Trump and Russia’s growing role in Libya
As the Russian aircraft carrier Admiral Kuznetsov was returning to Russia in January from Syria through the Mediterranean, it made an unlikely stop off the Libyan coast near Tobruk. A Russian helicopter flew in self-proclaimed Libyan National Army commander Field Marshal Khalifa Haftar, who was received on board in an official military ceremony.
Less than two months later, the Western-backed Libyan Prime Minister Fayez al-Sarraj went to Moscow, urging for Russian mediation to compel Haftar to concede. He returned empty-handed.

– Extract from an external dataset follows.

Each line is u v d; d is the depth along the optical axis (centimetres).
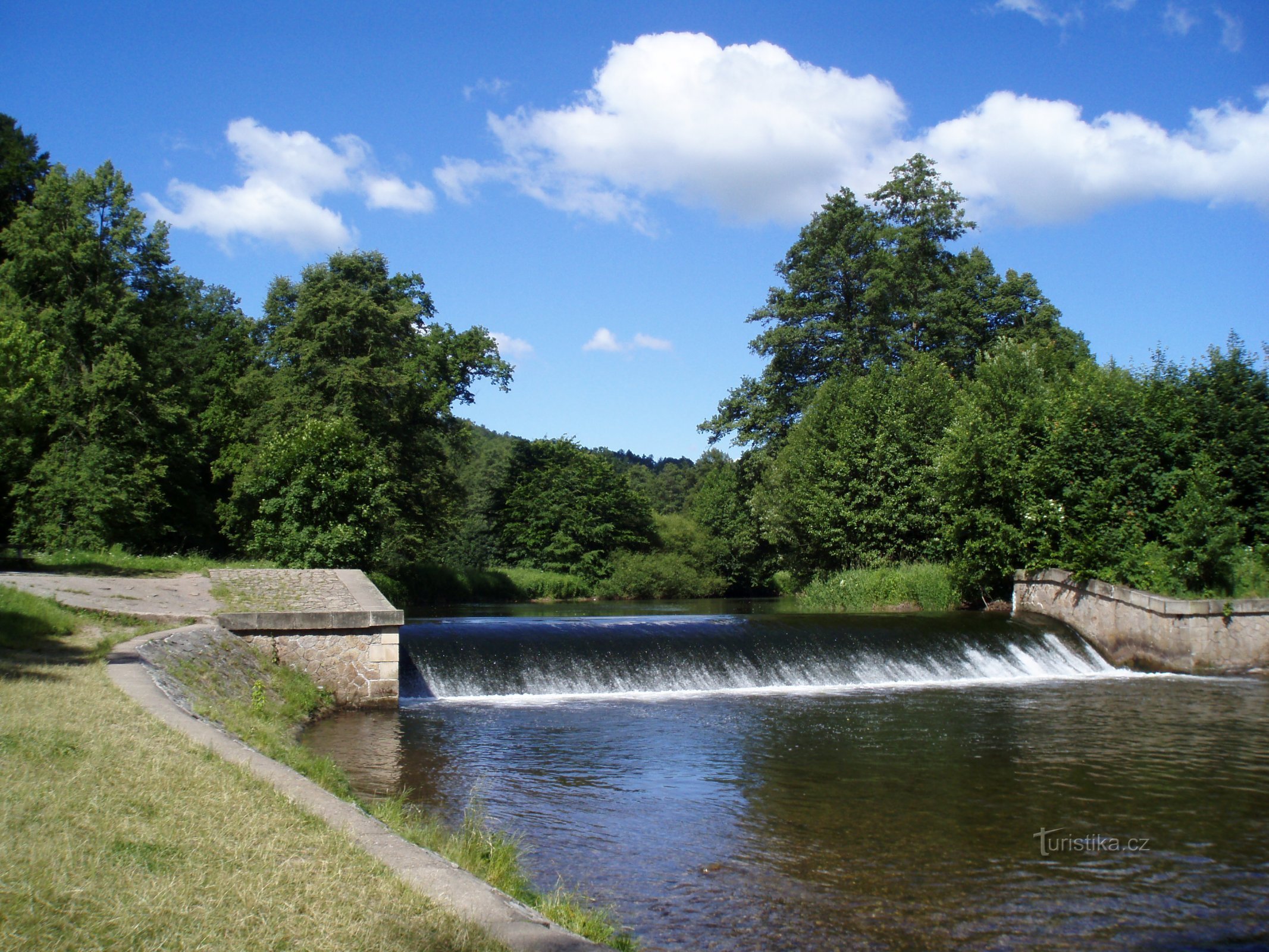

Moscow’s consequential moves since last year are yielding high returns for a low-risk investment, steadily transforming Russia into a potent player in southern Europe’s backyard. Now that the Islamic State (ISIS) has been nearly eradicated from Libya, US President Donald Trump’s administration will have to assess if a Russian foothold in the south of the Mediterranean poses a threat to US national security.
Libyan rivals have been enticing Moscow to intervene, in particular after its military campaign in Syria. The Government of National Accord Deputy Prime Minister Ahmed Maiteeq went to Moscow in May 2016 to enlist Russian support in the fight against terrorist groups in Libya. The United States ended up providing airpower to the forces led by the Government of National Accord (GNA) and helped liberate Sirte from ISIS last December.
In the case of Haftar, the gateway to Russia has been the warming of relations between Moscow and Cairo since Russian President Vladimir Putin’s visit to Egypt in February 2015. Haftar went to Moscow twice last year while his troops were defeating the Petroleum Facilities Guard led by Ibrahim Jathran, a close ally of the GNA, and seizing control of oil terminals in Ras Lanuf, Al-Sidra, Zueitina and Brega. Haftar handed the seized oil crescent terminals to Libya’s National Oil Corporation (NOC), which promptly resumed oil exports from eastern Libya.
On February 20th, the NOC signed an agreement with Russia’s Rosneft to jointly evaluate opportunities for oil exploration and production. The White House’s executive order in January banning travel from Libya among seven countries led to the postponement of a major February 16th conference by the National Council for US-Libyan Relations that was meant to promote investment opportunities for US firms in the Libyan energy and infrastructure sectors.
No doubt Haftar is gaining the upper hand. Sarraj has failed to extend his control over the western part of Libya and is struggling to exert influence on forces in Misrata and Tripoli.
While the GNA looks for international support across the board, Haftar’s dealings with foreign powers have been more tactical. He managed to militarily shape a Libyan status quo in which no long-term or comprehensive solution can be reached without his consent.
International efforts to integrate him in the institutions that emanated from the Libyan political agreement have failed. Sarraj’s only hope is for Haftar to accept an official role that legitimises the GNA but the Libyan military leader is in no rush to concede.
For the European Union, the predominant concern remains curbing the flow of migrants across the central Mediterranean via Libya, hence Brussels has been eager to engage Haftar. However, British Defence Secretary Michael Fallon said at February’s Munich Security Conference that Russia was testing NATO in Libya and that “we don’t need the bear sticking his paws in”.
Libya is increasingly becoming one of the many issues in which the Trump administration and the Europeans do not see eye to eye.
Two key policy questions will define the US approach to Libya: What to do with Haftar and how to react to Russia’s involvement. The Emirati, Russian and Egyptian support will likely ensure that the Trump administration does not challenge Haftar.
The Libyan field marshal made it clear what he hopes to happen. “If Russia and the United States come together to stamp out terrorism, that can help us. We are going to shake their hands. We will align with them,” he said on February 5th to France’s Journal du Dimanche. Such an improbable US-Russian deal in Libya would significantly weaken European influence in North Africa.
Indeed, what will happen in Libya in 2017 largely depends on what steps Haftar takes and on how the Trump administration shapes its relations with Moscow. The most plausible scenario is for Washington to intermittently focus on ISIS while remaining neutral on Libya, which will allow Haftar’s influence to grow on its own.
Ultimately, Putin will have yet another bargaining chip with the Europeans. Moscow is increasingly becoming the go-to place for Libya and the United States seems fine with that as long as ISIS is subdued.